Desafio 1: Por favor, repita sem alterações as linhas das entradas, da linha que contém "family: Zygophyllaceae" até a linha que contém "common name: Shikra", incluindo ambas.

Documento de origem:
#####

Uma das maiores dificuldades enfrentadas pelos governos e, particularmente, pelas agências de inteligência é como acompanhar a velocidade do desenvolvimento de novas tecnologias, de forma a não ficar desatualizadas frente aos desafios do mundo atual. A falta de capacidade financeira e as dificuldades inerentes ao processo de compras governamentais fazem com que o setor privado esteja sempre vários passos à frente do governo, com prejuízos significativos às atividades de segurança e inteligência.

Para suplantar esse problema, a Central Intelligence Agency (CIA) constituiu a primeira empresa de capital de risco patrocinada por uma agência governamental nos Estados Unidos da América (EUA), batizada com o nome In-Q-Tel. O nome escolhido faz referência aos filmes da série inglesa James Bond, ao utilizar a letra Q, que designa o encarregado pelas inovações tecnológicas no Serviço Secreto de Sua Majestade das telas, entremeando a palavra Intel, abreviatura de Intelligence.

O modelo foi concebido como uma plataforma sem fins lucrativos para expandir os esforços em pesquisa e desenvolvimento (P&D) da CIA para o setor privado, com a missão de identificar, adaptar e fornecer soluções tecnológicas inovadoras e relevantes para apoiar as missões da Inteligência americana. Seu objetivo primário é manter a CIA na vanguarda do desenvolvimento tecnológico.

#####

Material fornecido:
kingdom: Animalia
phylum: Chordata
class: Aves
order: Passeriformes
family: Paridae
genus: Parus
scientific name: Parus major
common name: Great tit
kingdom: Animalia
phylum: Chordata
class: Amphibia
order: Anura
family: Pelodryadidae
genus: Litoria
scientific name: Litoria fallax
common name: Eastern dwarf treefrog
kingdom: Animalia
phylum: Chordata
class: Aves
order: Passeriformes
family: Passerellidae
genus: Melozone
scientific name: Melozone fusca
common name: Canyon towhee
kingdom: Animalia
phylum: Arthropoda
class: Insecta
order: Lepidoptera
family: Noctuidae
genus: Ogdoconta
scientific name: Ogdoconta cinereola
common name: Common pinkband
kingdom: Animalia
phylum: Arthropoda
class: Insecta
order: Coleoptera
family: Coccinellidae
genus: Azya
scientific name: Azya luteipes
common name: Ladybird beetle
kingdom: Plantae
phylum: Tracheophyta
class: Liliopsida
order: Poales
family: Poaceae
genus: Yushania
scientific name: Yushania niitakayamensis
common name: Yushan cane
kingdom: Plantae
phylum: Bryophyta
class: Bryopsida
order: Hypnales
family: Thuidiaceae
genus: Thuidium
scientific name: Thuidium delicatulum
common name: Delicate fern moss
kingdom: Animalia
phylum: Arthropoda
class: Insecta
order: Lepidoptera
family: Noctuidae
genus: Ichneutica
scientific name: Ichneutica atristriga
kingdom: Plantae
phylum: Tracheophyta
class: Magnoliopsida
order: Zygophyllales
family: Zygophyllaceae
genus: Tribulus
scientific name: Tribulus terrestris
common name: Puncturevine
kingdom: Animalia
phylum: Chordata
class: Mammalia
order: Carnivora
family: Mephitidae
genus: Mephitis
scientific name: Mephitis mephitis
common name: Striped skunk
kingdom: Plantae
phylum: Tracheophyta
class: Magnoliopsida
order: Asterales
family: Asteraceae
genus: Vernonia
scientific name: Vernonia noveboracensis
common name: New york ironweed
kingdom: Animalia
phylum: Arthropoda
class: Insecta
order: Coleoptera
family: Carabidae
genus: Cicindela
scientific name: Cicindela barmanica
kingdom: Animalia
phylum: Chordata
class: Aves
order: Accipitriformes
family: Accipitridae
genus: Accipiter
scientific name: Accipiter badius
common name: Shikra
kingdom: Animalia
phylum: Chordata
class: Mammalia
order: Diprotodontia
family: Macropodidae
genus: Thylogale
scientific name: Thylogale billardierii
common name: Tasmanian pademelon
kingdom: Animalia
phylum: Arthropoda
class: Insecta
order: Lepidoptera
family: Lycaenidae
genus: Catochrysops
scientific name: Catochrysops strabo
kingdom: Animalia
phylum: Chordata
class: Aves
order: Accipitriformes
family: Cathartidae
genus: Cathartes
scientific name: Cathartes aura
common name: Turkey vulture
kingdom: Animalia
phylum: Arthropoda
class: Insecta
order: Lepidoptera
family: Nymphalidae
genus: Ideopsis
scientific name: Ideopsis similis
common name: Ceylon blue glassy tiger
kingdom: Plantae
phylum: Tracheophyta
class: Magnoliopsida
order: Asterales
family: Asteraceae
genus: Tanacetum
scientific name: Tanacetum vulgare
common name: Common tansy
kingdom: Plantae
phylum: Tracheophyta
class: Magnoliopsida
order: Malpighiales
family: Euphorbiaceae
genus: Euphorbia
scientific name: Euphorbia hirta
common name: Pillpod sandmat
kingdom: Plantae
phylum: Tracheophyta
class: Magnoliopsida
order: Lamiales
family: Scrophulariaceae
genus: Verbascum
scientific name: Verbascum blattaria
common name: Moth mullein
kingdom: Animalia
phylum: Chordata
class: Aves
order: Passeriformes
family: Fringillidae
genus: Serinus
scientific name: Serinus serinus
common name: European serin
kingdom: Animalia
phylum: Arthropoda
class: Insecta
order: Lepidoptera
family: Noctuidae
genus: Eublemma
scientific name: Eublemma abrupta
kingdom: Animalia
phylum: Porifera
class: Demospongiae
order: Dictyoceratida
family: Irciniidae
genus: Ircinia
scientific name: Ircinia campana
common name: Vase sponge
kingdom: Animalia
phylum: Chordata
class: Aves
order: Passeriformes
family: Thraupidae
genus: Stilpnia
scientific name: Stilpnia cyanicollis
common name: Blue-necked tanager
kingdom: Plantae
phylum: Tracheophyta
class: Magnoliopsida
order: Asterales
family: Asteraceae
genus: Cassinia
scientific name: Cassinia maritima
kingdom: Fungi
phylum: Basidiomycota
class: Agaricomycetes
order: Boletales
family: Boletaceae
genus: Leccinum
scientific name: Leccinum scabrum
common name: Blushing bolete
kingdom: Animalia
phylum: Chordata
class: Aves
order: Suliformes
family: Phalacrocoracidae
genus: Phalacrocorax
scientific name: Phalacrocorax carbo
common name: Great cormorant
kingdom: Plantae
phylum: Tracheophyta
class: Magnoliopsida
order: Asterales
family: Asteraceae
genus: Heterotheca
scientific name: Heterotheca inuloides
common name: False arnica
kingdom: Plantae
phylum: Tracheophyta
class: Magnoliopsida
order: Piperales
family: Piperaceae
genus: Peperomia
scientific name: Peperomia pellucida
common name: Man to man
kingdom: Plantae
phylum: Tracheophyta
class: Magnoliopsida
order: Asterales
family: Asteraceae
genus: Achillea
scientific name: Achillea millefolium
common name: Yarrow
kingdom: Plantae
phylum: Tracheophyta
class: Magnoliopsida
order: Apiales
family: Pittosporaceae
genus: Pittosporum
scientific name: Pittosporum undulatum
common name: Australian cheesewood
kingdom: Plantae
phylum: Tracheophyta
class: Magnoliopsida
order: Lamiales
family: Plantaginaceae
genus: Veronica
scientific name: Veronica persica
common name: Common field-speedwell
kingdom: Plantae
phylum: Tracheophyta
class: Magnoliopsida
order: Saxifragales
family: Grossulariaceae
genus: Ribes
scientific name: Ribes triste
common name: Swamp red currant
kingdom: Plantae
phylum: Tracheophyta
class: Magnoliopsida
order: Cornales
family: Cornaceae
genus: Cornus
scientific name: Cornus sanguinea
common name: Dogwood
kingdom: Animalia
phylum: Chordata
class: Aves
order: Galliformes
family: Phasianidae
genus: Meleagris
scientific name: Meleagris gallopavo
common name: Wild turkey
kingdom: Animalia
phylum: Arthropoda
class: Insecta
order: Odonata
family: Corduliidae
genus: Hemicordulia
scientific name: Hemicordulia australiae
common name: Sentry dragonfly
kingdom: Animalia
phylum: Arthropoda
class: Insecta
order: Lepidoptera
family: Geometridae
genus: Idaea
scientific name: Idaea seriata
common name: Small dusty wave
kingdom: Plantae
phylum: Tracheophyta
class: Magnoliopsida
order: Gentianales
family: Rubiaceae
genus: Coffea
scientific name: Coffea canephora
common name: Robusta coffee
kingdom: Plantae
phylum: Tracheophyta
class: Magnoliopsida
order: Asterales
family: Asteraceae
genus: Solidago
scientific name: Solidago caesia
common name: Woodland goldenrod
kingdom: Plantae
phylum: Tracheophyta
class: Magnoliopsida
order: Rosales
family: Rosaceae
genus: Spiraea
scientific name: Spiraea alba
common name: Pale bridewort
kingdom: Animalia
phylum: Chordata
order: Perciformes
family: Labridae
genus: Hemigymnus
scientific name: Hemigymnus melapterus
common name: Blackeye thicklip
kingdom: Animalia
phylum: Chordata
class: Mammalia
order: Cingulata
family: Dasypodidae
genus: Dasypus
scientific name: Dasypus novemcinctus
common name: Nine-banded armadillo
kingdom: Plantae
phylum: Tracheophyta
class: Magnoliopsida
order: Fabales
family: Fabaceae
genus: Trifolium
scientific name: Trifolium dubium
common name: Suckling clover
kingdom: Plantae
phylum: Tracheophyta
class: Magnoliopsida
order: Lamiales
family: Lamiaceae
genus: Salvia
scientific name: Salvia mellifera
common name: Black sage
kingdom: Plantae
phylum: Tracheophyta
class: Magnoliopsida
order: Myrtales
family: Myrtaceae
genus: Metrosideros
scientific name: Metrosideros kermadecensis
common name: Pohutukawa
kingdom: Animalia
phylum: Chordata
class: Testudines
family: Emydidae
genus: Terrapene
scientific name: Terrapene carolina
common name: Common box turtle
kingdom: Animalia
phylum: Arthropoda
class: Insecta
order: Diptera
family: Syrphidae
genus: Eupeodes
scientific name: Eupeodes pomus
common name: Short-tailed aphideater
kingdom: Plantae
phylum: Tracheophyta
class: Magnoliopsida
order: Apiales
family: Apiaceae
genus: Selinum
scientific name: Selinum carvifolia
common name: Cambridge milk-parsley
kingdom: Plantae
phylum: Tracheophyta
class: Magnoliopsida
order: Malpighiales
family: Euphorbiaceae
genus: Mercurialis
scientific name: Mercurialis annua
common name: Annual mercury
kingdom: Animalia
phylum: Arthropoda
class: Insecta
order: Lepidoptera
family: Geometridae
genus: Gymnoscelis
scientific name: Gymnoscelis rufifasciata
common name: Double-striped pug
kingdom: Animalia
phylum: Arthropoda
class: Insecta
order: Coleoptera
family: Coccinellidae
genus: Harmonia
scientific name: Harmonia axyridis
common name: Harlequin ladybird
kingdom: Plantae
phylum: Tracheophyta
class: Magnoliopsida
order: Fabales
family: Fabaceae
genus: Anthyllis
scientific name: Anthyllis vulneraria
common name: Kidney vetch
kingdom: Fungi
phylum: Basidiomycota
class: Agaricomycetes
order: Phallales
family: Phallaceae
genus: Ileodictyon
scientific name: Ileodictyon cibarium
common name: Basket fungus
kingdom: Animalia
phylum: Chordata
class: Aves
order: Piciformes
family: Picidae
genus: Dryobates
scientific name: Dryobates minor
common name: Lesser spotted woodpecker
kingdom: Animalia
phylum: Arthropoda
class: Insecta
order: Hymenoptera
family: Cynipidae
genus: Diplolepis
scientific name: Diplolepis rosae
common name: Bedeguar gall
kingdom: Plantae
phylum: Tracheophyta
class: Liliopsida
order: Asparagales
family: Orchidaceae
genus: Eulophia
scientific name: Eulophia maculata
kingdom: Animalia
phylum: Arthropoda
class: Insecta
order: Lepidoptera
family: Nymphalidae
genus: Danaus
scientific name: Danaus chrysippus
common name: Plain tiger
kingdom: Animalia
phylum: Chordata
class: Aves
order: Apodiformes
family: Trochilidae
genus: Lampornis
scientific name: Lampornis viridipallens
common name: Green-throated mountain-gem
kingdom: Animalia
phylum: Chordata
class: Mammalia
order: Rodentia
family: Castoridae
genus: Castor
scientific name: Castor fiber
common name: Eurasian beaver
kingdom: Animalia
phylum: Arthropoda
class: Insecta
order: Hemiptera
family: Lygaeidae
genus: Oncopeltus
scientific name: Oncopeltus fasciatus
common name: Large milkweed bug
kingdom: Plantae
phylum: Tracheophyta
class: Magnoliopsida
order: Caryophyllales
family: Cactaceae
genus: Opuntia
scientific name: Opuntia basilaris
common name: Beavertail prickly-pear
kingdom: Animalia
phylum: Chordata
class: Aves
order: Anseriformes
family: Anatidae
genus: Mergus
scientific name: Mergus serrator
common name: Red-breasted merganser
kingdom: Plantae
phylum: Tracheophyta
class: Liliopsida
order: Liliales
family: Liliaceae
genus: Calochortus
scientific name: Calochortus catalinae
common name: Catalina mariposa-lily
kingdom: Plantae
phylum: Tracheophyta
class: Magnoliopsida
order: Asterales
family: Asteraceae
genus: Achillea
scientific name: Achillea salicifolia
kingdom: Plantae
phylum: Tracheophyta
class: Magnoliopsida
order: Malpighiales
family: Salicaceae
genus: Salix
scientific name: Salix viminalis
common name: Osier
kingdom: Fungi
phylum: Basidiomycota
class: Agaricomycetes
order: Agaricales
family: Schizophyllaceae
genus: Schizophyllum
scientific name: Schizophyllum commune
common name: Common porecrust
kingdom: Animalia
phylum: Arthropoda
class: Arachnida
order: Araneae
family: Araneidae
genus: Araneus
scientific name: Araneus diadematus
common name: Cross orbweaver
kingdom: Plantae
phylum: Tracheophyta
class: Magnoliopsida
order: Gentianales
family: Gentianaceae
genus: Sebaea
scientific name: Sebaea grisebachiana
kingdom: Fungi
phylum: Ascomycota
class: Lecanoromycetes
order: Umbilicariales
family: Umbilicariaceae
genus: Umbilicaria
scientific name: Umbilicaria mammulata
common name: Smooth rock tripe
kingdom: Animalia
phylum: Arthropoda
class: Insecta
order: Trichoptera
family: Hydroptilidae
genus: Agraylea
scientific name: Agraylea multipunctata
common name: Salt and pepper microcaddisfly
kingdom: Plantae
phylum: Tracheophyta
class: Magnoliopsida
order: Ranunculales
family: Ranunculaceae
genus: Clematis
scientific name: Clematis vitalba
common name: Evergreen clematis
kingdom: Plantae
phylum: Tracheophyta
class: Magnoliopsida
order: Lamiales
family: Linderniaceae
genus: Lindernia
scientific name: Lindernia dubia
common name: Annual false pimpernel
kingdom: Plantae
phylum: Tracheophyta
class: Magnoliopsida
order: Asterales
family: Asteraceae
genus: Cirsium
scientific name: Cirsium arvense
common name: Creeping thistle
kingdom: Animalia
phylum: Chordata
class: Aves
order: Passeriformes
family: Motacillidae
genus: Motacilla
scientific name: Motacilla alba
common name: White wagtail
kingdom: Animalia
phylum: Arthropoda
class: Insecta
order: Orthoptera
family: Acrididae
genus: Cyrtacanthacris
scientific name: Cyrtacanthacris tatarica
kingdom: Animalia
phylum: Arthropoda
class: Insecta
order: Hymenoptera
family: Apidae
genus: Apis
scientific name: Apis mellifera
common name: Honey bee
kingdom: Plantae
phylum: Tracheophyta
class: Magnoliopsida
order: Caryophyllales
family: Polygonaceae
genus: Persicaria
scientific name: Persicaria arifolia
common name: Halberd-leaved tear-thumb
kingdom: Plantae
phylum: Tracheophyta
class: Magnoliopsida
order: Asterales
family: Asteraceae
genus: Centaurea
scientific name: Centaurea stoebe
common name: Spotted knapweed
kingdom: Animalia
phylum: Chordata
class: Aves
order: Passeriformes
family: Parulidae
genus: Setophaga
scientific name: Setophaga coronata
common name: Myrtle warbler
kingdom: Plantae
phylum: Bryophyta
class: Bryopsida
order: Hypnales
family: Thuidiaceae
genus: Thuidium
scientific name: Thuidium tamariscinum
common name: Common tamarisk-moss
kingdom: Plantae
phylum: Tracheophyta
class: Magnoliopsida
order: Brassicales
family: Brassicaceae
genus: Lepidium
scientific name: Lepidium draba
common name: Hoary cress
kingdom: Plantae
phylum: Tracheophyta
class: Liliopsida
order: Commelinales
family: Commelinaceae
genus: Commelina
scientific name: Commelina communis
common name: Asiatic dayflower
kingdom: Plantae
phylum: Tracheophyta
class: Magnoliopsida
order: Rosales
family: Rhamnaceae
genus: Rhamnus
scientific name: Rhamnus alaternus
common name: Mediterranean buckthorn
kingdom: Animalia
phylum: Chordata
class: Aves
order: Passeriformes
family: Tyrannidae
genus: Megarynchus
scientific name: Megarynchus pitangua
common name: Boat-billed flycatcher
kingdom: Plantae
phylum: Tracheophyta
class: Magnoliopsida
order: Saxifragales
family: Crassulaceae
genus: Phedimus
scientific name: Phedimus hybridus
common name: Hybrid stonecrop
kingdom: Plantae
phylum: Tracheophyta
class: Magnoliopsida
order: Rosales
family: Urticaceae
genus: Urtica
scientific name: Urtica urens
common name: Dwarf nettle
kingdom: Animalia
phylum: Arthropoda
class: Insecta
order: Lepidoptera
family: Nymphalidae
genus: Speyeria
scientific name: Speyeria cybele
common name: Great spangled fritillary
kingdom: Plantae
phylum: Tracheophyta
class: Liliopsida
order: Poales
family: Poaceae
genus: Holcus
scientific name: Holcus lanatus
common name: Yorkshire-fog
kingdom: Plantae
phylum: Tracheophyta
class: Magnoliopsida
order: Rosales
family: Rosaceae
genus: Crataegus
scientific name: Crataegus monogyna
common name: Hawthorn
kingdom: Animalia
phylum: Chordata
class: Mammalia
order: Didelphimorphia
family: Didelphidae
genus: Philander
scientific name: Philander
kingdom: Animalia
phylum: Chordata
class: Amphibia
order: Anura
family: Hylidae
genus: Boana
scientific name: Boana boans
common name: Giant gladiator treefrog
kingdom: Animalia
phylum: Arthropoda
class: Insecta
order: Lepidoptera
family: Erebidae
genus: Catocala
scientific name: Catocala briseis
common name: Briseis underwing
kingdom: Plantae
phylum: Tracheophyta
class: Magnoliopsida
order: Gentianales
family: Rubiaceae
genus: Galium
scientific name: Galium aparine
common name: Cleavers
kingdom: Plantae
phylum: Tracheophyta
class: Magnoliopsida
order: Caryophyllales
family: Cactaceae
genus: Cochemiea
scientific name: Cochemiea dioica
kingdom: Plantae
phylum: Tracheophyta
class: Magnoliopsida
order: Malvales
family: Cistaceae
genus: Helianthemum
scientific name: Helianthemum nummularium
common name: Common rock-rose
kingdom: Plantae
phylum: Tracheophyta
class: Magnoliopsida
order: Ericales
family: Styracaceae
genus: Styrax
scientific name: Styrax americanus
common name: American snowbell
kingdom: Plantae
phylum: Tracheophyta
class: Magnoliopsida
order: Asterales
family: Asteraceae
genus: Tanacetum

#####

Desafio 2: De acordo com o texto sobre a In-Q-Tel, qual é o objetivo primário do modelo?

Resultado do exercício 1:
family: Zygophyllaceae
genus: Tribulus
scientific name: Tribulus terrestris
common name: Puncturevine
kingdom: Animalia
phylum: Chordata
class: Mammalia
order: Carnivora
family: Mephitidae
genus: Mephitis
scientific name: Mephitis mephitis
common name: Striped skunk
kingdom: Plantae
phylum: Tracheophyta
class: Magnoliopsida
order: Asterales
family: Asteraceae
genus: Vernonia
scientific name: Vernonia noveboracensis
common name: New york ironweed
kingdom: Animalia
phylum: Arthropoda
class: Insecta
order: Coleoptera
family: Carabidae
genus: Cicindela
scientific name: Cicindela barmanica
kingdom: Animalia
phylum: Chordata
class: Aves
order: Accipitriformes
family: Accipitridae
genus: Accipiter
scientific name: Accipiter badius
common name: Shikra

Resultado do exercício 2: Manter a CIA na vanguarda do desenvolvimento tecnológico.